Tree-based Ensemble Learning for Out-of-distribution Detection
Zhaiming Shen, Menglun Wang, Guang Cheng, Ming-Jun Lai, Lin Mu, Ruihao Huang, Qi Liu, Hao Zhu
TL;DR
This work tackles out-of-distribution detection by proposing TOOD detection, a tree-based, ensemble approach that derives a leaf-based embedding for each sample and uses the average pairwise Hamming distance (APHD) to distinguish in-distribution from out-of-distribution data. The method emphasizes interpretability, robustness, efficiency, and adaptability to unsupervised settings, supported by theoretical analysis and extensive experiments across tabular, image, and text data. The key contributions include a formal tree-embedding framework, APHD-based OOD scoring with Hoeffding-concentration guarantees, and strong empirical results against several neural-network-based OOD detectors. The practical impact lies in a simple, generalizable detector that can operate with limited tuning and remains effective under perturbations and across diverse data modalities.
Abstract
Being able to successfully determine whether the testing samples has similar distribution as the training samples is a fundamental question to address before we can safely deploy most of the machine learning models into practice.
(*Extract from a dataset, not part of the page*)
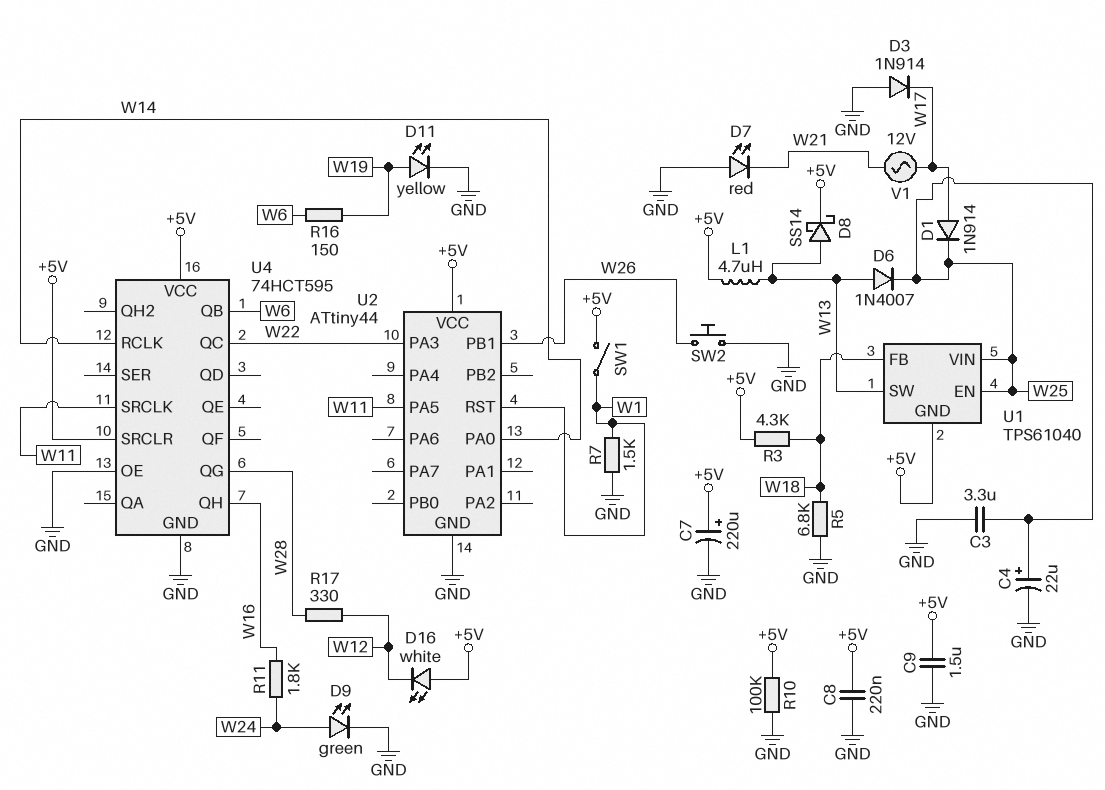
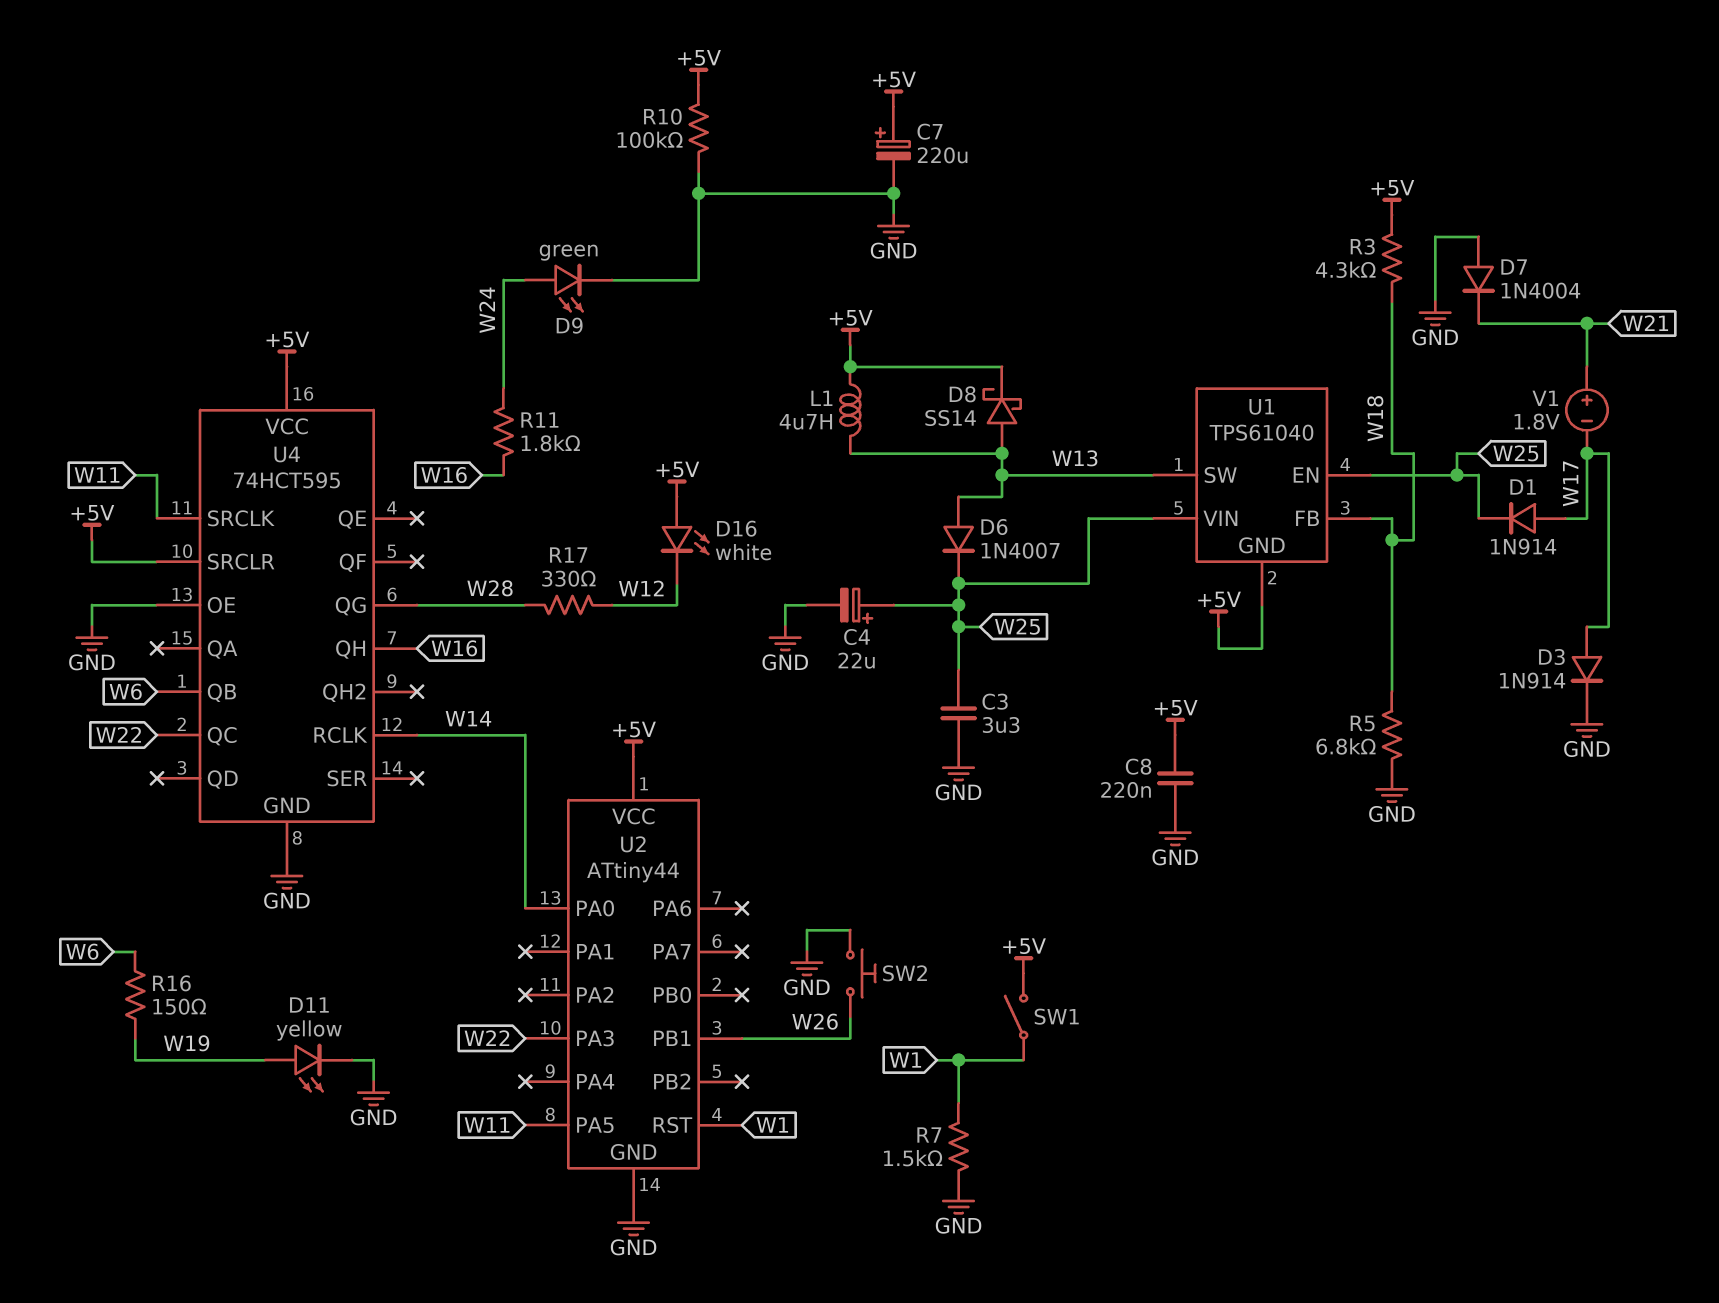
C9: 1.5uF (+5V, GND) -> none
D3: diode 1N914 (A GND, K W17) -> diode 1N914 (A W17, K GND)
D7: LED red (A GND, K W21) -> diode 1N4004 (A GND, K W21)
V1: AC 12V (W17, W21) -> 1.8V (plus W21, minus W17)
In this paper, we propose TOOD detection, a simple yet effective tree-based out-of-distribution (TOOD) detection mechanism to determine if a set of unseen samples will have similar distribution as of the training samples. The TOOD detection mechanism is based on computing pairwise hamming distance of testing samples' tree embeddings, which are obtained by fitting a tree-based ensemble model through in-distribution training samples. Our approach is interpretable and robust for its tree-based nature. Furthermore, our approach is efficient, flexible to various machine learning tasks, and can be easily generalized to unsupervised setting. Extensive experiments are conducted to show the proposed method outperforms other state-of-the-art out-of-distribution detection methods in distinguishing the in-distribution from out-of-distribution on various tabular, image, and text data.